The Department of Corrections has had a total of eight incarcerated individuals test positive for COVID-19. Of the eight, one is suspected to have contracted COVID-19 while in a community medical hospital and the other seven tested positive while housed in the same housing at the Minimum Security Unit at the Monroe Correctional Complex.
Not everyone was pleased with the state’s decision. Sen. Mike Padden, R-Spokane Valley and the lead Republican on the Senate Law and Justice Committee said the move was “the most extreme option” available to Inslee to address the Supreme Courts order, and increases society’s risk for the possible increase in crime but also increasing the spread of COVID-19.

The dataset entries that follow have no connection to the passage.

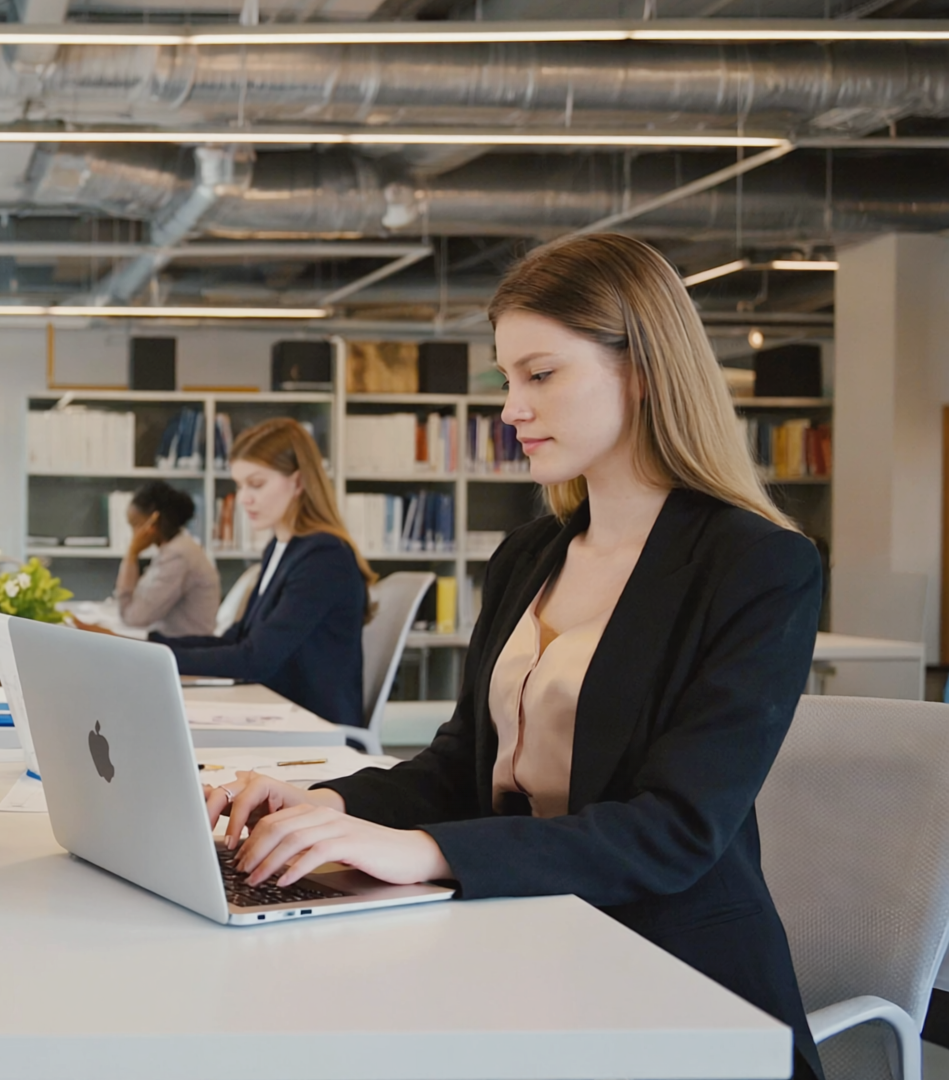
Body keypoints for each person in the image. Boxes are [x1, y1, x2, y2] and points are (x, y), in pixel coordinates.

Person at [205, 233, 825, 1080]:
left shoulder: (756, 565)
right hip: (516, 934)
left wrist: (428, 852)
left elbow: (678, 831)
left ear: (641, 369)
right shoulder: (530, 554)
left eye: (541, 375)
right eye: (507, 380)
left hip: (670, 977)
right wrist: (318, 800)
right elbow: (465, 763)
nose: (510, 411)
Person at [127, 418, 375, 728]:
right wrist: (148, 647)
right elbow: (239, 638)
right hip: (277, 710)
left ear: (298, 483)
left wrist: (149, 657)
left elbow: (255, 659)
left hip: (315, 726)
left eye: (256, 484)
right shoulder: (280, 548)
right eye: (239, 485)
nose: (244, 498)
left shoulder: (324, 558)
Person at [102, 480, 220, 638]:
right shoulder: (176, 548)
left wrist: (131, 554)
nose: (133, 535)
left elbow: (133, 618)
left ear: (153, 521)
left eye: (136, 525)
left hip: (185, 649)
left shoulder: (178, 556)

“It is also illogical,” Padden added. “The safest place to ensure offenders do not contract COVID-19 is within the confines of DOC correctional facilities. There, DOC maintains a well-stocked inventory of CDC-recommended personal protection equipment, conducts rigorous screening procedures for offenders and staff, and has implemented social distancing protocols with strict adherence from staff and the offender population.”
The move also places more people on the street without housing, a job or access to health care at a time when law-abiding citizens are experiencing difficulty meeting those needs themselves. It also puts a group of individuals on the street who may be the least likely to follow the stat’s stay-at-home orders, Padden added.
“Governor Inslee and Secretary Sinclair should have considered a host of more reasonable alternatives, such as housing inmates at Maple Lane in Chehalis, expanded work release placements through new contract procurement, or the use of secure portables on facility recreation grounds,” Padden said. “This action is unacceptable. The governor should change course before it’s too late.”